Harmony House was an American music retailer founded in the Detroit suburb of Hazel Park, Michigan in 1947. The chain once operated 38 stores, primarily within the Metro Detroit area, and employed more than 400 people. Although most of the stores ceased operations in 2002, a location in Berkley remained until 2004 when it was converted to an f.y.e. music store.

==History==
Carl Thom founded Harmony House in Hazel Park, Michigan in 1947. The first store was a Hallmark Cards dealer which also sold albums and musical equipment, but by the 1960s, the store was mostly selling albums. Starting in the 1970s, the chain began expanding with several more stores in the Metro Detroit area. Thom sold the business to his son, Bill, in 1991. Harmony House was known for its support of the local independent music scene, as well as the presence of a Ticketmaster outlet in each store.

At its peak in 1999, the Harmony House chain comprised 38 stores, of which all but two were within the state of Michigan, and it employed 400 people. The majority of its stores were 2000 sqft to 8000 sqft in size and located in neighborhood shopping centers and strip malls, although the chain also operated larger-format stores in indoor shopping malls.

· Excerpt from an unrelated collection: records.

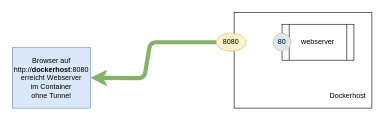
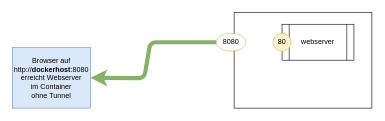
  <mxCell id="0" />
  <mxCell id="1" parent="0" />
  <mxCell id="2" value="&lt;div&gt;Browser auf &lt;br&gt;&lt;/div&gt;&lt;div&gt;http://&lt;b&gt;dockerhost&lt;/b&gt;:8080&lt;/div&gt;&lt;div&gt;erreicht Webserver &lt;br&gt;&lt;/div&gt;&lt;div&gt;im Container&lt;/div&gt;&lt;div&gt;ohne Tunnel&lt;br&gt;&lt;/div&gt;" style="rounded=0;whiteSpace=wrap;html=1;fillColor=#dae8fc;strokeColor=#6c8ebf;" vertex="1" parent="1"><mxGeometry x="20" y="79" width="130" height="101" as="geometry" /></mxCell>
  <mxCell id="3" value="" style="rounded=0;whiteSpace=wrap;html=1;" vertex="1" parent="1"><mxGeometry x="390" y="20" width="230" height="160" as="geometry" /></mxCell>
  <mxCell id="4" value="webserver" style="shape=process;whiteSpace=wrap;html=1;backgroundOutline=1;" vertex="1" parent="1"><mxGeometry x="470" y="40" width="120" height="60" as="geometry" /></mxCell>
- <mxCell id="5" value="80" style="ellipse;whiteSpace=wrap;html=1;aspect=fixed;fillColor=#dae8fc;strokeColor=#d6b656;" vertex="1" parent="1"><mxGeometry x="455" y="55" width="30" height="30" as="geometry" /></mxCell>
- <mxCell id="6" value="Dockerhost" style="text;html=1;strokeColor=none;fillColor=none;align=center;verticalAlign=middle;whiteSpace=wrap;rounded=0;" vertex="1" parent="1"><mxGeometry x="560" y="150" width="40" height="20" as="geometry" /></mxCell>
- <mxCell id="7" value="8080" style="ellipse;whiteSpace=wrap;html=1;fillColor=#fff2cc;strokeColor=#d6b656;" vertex="1" parent="1"><mxGeometry x="360" y="55" width="50" height="30" as="geometry" /></mxCell>
+ <mxCell id="5" value="80" style="ellipse;whiteSpace=wrap;html=1;aspect=fixed;fillColor=#fff2cc;strokeColor=#d6b656;" vertex="1" parent="1"><mxGeometry x="455" y="55" width="30" height="30" as="geometry" /></mxCell>
+ <mxCell id="7" value="8080" style="ellipse;whiteSpace=wrap;html=1;fillColor=#ffffff;strokeColor=#d6b656;" vertex="1" parent="1"><mxGeometry x="360" y="55" width="50" height="30" as="geometry" /></mxCell>
  <mxCell id="8" value="" style="endArrow=classic;html=1;strokeWidth=7;exitX=0;exitY=0.5;exitDx=0;exitDy=0;entryX=1;entryY=0.5;entryDx=0;entryDy=0;fillColor=#d5e8d4;strokeColor=#82b366;" edge="1" parent="1" source="7" target="2"><mxGeometry width="50" height="50" relative="1" as="geometry"><mxPoint x="10" y="252" as="sourcePoint" /><mxPoint x="60" y="202" as="targetPoint" /><Array as="points"><mxPoint x="250" y="70" /><mxPoint x="240" y="130" /></Array></mxGeometry></mxCell>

Rounds of closures began in the early 2000s, when seventeen stores were shuttered. Eleven more closed by August 2002, and the last ten were to have closed by year's end. The decision to close the stores was a result of the increased presence of music sold at big-box stores such as Best Buy and Wal-Mart, as well as an increase in Internet piracy. The announcement was later amended when Bill Thom decided to keep open the chain's flagship store in Berkley and a nearby store in Royal Oak that specialized in classical music. Royal Oak's store closed in September 2003, and the Berkley store was sold in 2004 to Trans World Entertainment, which rebranded it as an f.y.e. store. Much of the Harmony House decor remained intact until the rebranded f.y.e. store was closed for good in 2019.